Hindu temple in Nepal

Shambhunath Temple (शम्भुनाथ मन्दिर) is a Hindu temple in Shambhunath, Saptari, Nepal. The primary deity is Shiva. It is 500 m south of the Mahendra Highway section of Shambhunath, Saptari, and draws Nepal and Indian pilgrims, especially in the first month of the Nepali Calendar, Baishakh when a month-long mela is observed.

== History ==
The temple of Shambhunath was built around the 16th century during the Sena era. The Shivalinga, which was installed in Garbhagriha, was brought from Chandrabhoga Gadhi. The shape of the Shivalinga was octagonal and it's height is 5.5 ft. Along with the temple stairs, there are fragmentary stone artworks, temple pillars, roofs, arches, and remnants of idols of gods and goddesses.

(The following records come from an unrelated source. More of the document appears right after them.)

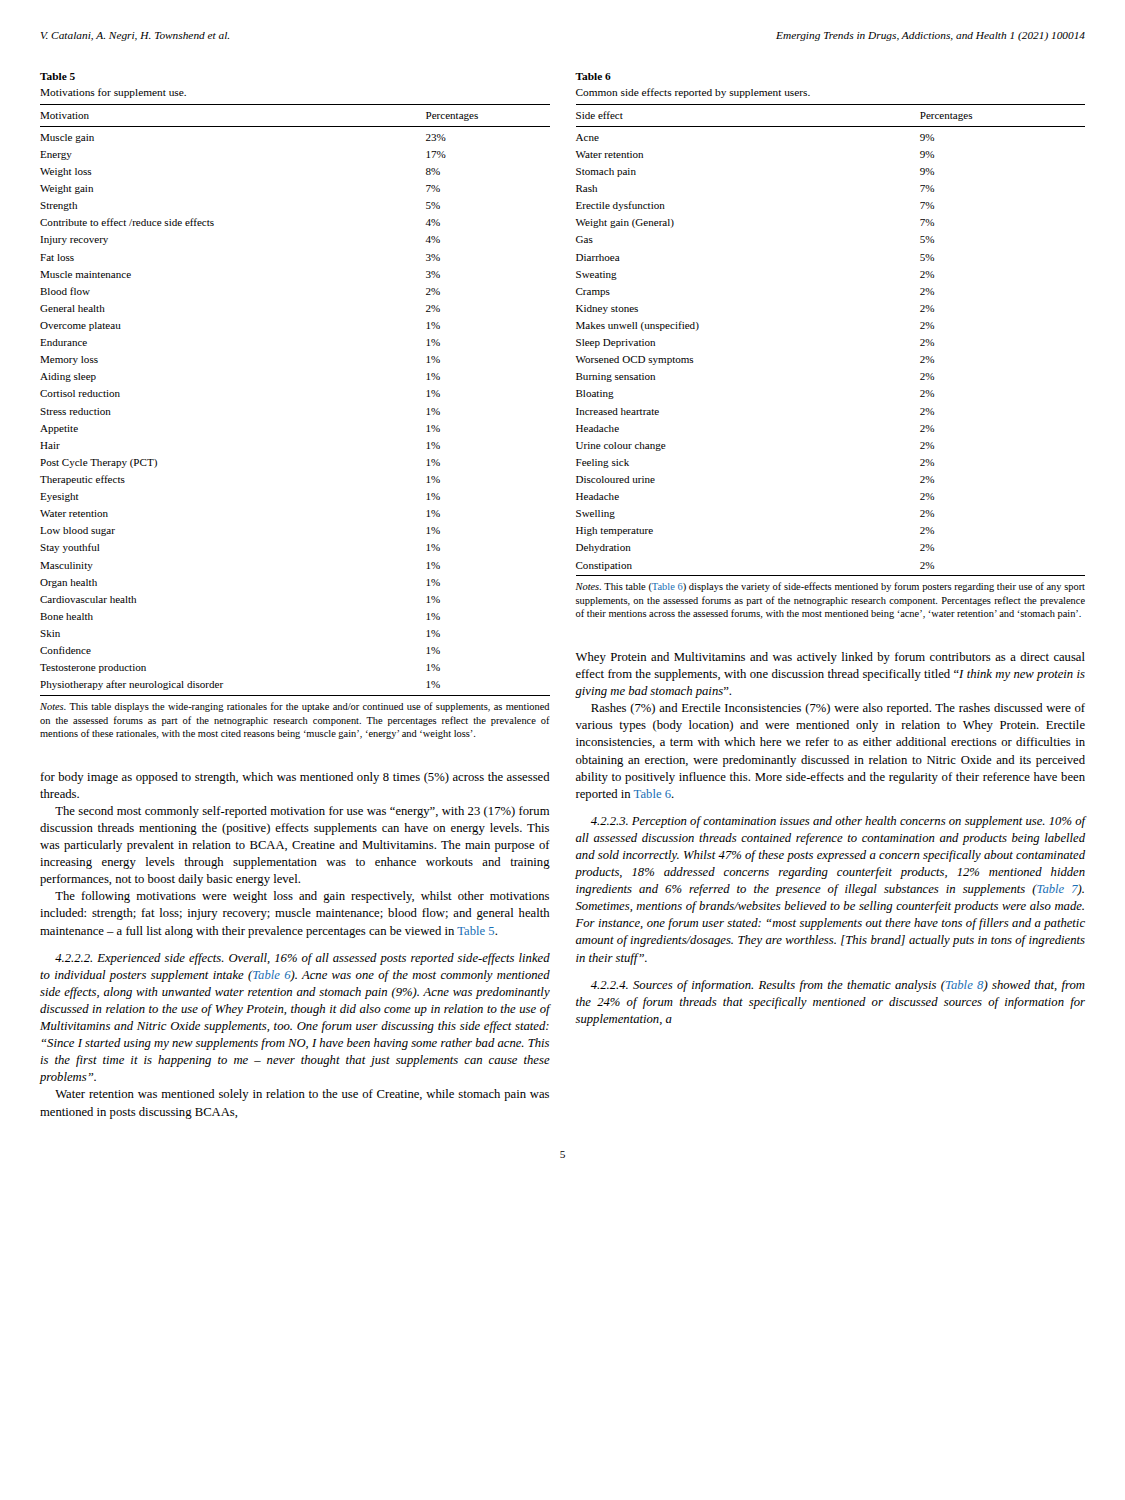V. Catalani, A. Negri, H. Townshend et al.
Emerging Trends in Drugs, Addictions, and Health 1 (2021) 100014
Table 5 Motivations for supplement use.
| Motivation | Percentages |
| --- | --- |
| Muscle gain | 23% |
| Energy | 17% |
| Weight loss | 8% |
| Weight gain | 7% |
| Strength | 5% |
| Contribute to effect /reduce side effects | 4% |
| Injury recovery | 4% |
| Fat loss | 3% |
| Muscle maintenance | 3% |
| Blood flow | 2% |
| General health | 2% |
| Overcome plateau | 1% |
| Endurance | 1% |
| Memory loss | 1% |
| Aiding sleep | 1% |
| Cortisol reduction | 1% |
| Stress reduction | 1% |
| Appetite | 1% |
| Hair | 1% |
| Post Cycle Therapy (PCT) | 1% |
| Therapeutic effects | 1% |
| Eyesight | 1% |
| Water retention | 1% |
| Low blood sugar | 1% |
| Stay youthful | 1% |
| Masculinity | 1% |
| Organ health | 1% |
| Cardiovascular health | 1% |
| Bone health | 1% |
| Skin | 1% |
| Confidence | 1% |
| Testosterone production | 1% |
| Physiotherapy after neurological disorder | 1% |
Notes. This table displays the wide-ranging rationales for the uptake and/or continued use of supplements, as mentioned on the assessed forums as part of the netnographic research component. The percentages reflect the prevalence of mentions of these rationales, with the most cited reasons being ‘muscle gain’, ‘energy’ and ‘weight loss’.
for body image as opposed to strength, which was mentioned only 8 times (5%) across the assessed threads.
The second most commonly self-reported motivation for use was “energy”, with 23 (17%) forum discussion threads mentioning the (positive) effects supplements can have on energy levels. This was particularly prevalent in relation to BCAA, Creatine and Multivitamins. The main purpose of increasing energy levels through supplementation was to enhance workouts and training performances, not to boost daily basic energy level.
The following motivations were weight loss and gain respectively, whilst other motivations included: strength; fat loss; injury recovery; muscle maintenance; blood flow; and general health maintenance – a full list along with their prevalence percentages can be viewed in Table 5.
4.2.2.2. Experienced side effects. Overall, 16% of all assessed posts reported side-effects linked to individual posters supplement intake (Table 6). Acne was one of the most commonly mentioned side effects, along with unwanted water retention and stomach pain (9%). Acne was predominantly discussed in relation to the use of Whey Protein, though it did also come up in relation to the use of Multivitamins and Nitric Oxide supplements, too. One forum user discussing this side effect stated: “Since I started using my new supplements from NO, I have been having some rather bad acne. This is the first time it is happening to me – never thought that just supplements can cause these problems”.
Water retention was mentioned solely in relation to the use of Creatine, while stomach pain was mentioned in posts discussing BCAAs,
Table 6 Common side effects reported by supplement users.
| Side effect | Percentages |
| --- | --- |
| Acne | 9% |
| Water retention | 9% |
| Stomach pain | 9% |
| Rash | 7% |
| Erectile dysfunction | 7% |
| Weight gain (General) | 7% |
| Gas | 5% |
| Diarrhoea | 5% |
| Sweating | 2% |
| Cramps | 2% |
| Kidney stones | 2% |
| Makes unwell (unspecified) | 2% |
| Sleep Deprivation | 2% |
| Worsened OCD symptoms | 2% |
| Burning sensation | 2% |
| Bloating | 2% |
| Increased heartrate | 2% |
| Headache | 2% |
| Urine colour change | 2% |
| Feeling sick | 2% |
| Discoloured urine | 2% |
| Headache | 2% |
| Swelling | 2% |
| High temperature | 2% |
| Dehydration | 2% |
| Constipation | 2% |
Notes. This table (Table 6) displays the variety of side-effects mentioned by forum posters regarding their use of any sport supplements, on the assessed forums as part of the netnographic research component. Percentages reflect the prevalence of their mentions across the assessed forums, with the most mentioned being ‘acne’, ‘water retention’ and ‘stomach pain’.
Whey Protein and Multivitamins and was actively linked by forum contributors as a direct causal effect from the supplements, with one discussion thread specifically titled “I think my new protein is giving me bad stomach pains”.
Rashes (7%) and Erectile Inconsistencies (7%) were also reported. The rashes discussed were of various types (body location) and were mentioned only in relation to Whey Protein. Erectile inconsistencies, a term with which here we refer to as either additional erections or difficulties in obtaining an erection, were predominantly discussed in relation to Nitric Oxide and its perceived ability to positively influence this. More side-effects and the regularity of their reference have been reported in Table 6.
4.2.2.3. Perception of contamination issues and other health concerns on supplement use. 10% of all assessed discussion threads contained reference to contamination and products being labelled and sold incorrectly. Whilst 47% of these posts expressed a concern specifically about contaminated products, 18% addressed concerns regarding counterfeit products, 12% mentioned hidden ingredients and 6% referred to the presence of illegal substances in supplements (Table 7). Sometimes, mentions of brands/websites believed to be selling counterfeit products were also made. For instance, one forum user stated: “most supplements out there have tons of fillers and a pathetic amount of ingredients/dosages. They are worthless. [This brand] actually puts in tons of ingredients in their stuff”.
4.2.2.4. Sources of information. Results from the thematic analysis (Table 8) showed that, from the 24% of forum threads that specifically mentioned or discussed sources of information for supplementation, a
5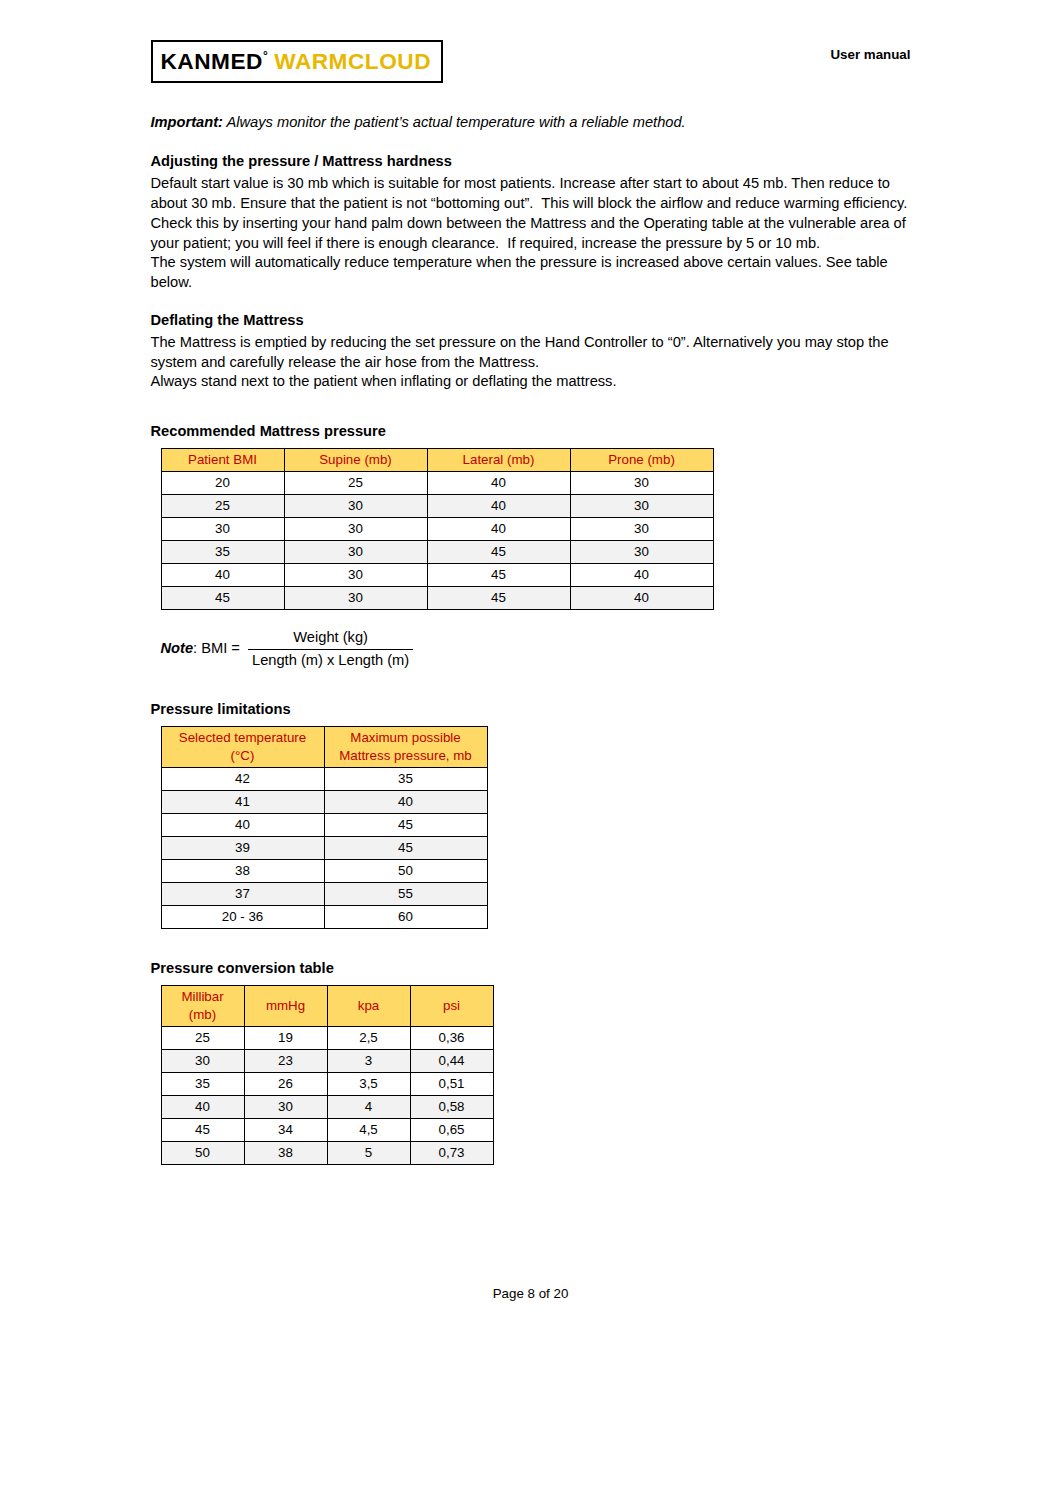KANMED°WARMCLOUD
User manual
Important: Always monitor the patient’s actual temperature with a reliable method.
Adjusting the pressure / Mattress hardness
Default start value is 30 mb which is suitable for most patients. Increase after start to about 45 mb. Then reduce to about 30 mb. Ensure that the patient is not “bottoming out”. This will block the airflow and reduce warming efficiency. Check this by inserting your hand palm down between the Mattress and the Operating table at the vulnerable area of your patient; you will feel if there is enough clearance. If required, increase the pressure by 5 or 10 mb.
The system will automatically reduce temperature when the pressure is increased above certain values. See table below.
Deflating the Mattress
The Mattress is emptied by reducing the set pressure on the Hand Controller to “0”. Alternatively you may stop the system and carefully release the air hose from the Mattress.
Always stand next to the patient when inflating or deflating the mattress.
Recommended Mattress pressure
| Patient BMI | Supine (mb) | Lateral (mb) | Prone (mb) |
| --- | --- | --- | --- |
| 20 | 25 | 40 | 30 |
| 25 | 30 | 40 | 30 |
| 30 | 30 | 40 | 30 |
| 35 | 30 | 45 | 30 |
| 40 | 30 | 45 | 40 |
| 45 | 30 | 45 | 40 |
Note: BMI = Weight (kg) Length (m) x Length (m)
Pressure limitations
| Selected temperature (°C) | Maximum possible Mattress pressure, mb |
| --- | --- |
| 42 | 35 |
| 41 | 40 |
| 40 | 45 |
| 39 | 45 |
| 38 | 50 |
| 37 | 55 |
| 20 - 36 | 60 |
Pressure conversion table
| Millibar (mb) | mmHg | kpa | psi |
| --- | --- | --- | --- |
| 25 | 19 | 2,5 | 0,36 |
| 30 | 23 | 3 | 0,44 |
| 35 | 26 | 3,5 | 0,51 |
| 40 | 30 | 4 | 0,58 |
| 45 | 34 | 4,5 | 0,65 |
| 50 | 38 | 5 | 0,73 |
Page 8 of 20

Locals brought the Shivalinga of the temple from the Khando river, which was washed away from Chandrabhaga Gadhi. The various stone artifacts placed outside the temple were carried out from Chandrabhaga and Kanchhakhoriya Gadhi.

== Temple structure ==
The present temple was built in the dome style. The initial construction of the temple started in 1990 by a resident of Kachandaha, Buchaman Goit. Later, another local, Dasan Sah, took responsibility and completed the construction of this temple. There is an ancient pond outside the temple courtyard.

==Pilgrimage==
Every year, thousands of pilgrims from Nepal, India, and other countries visit Shambhunath Temple to worship the Shivalinga. During the festivals of Baishakh Purnima and Dashain, more worshipers come here to visit the temple.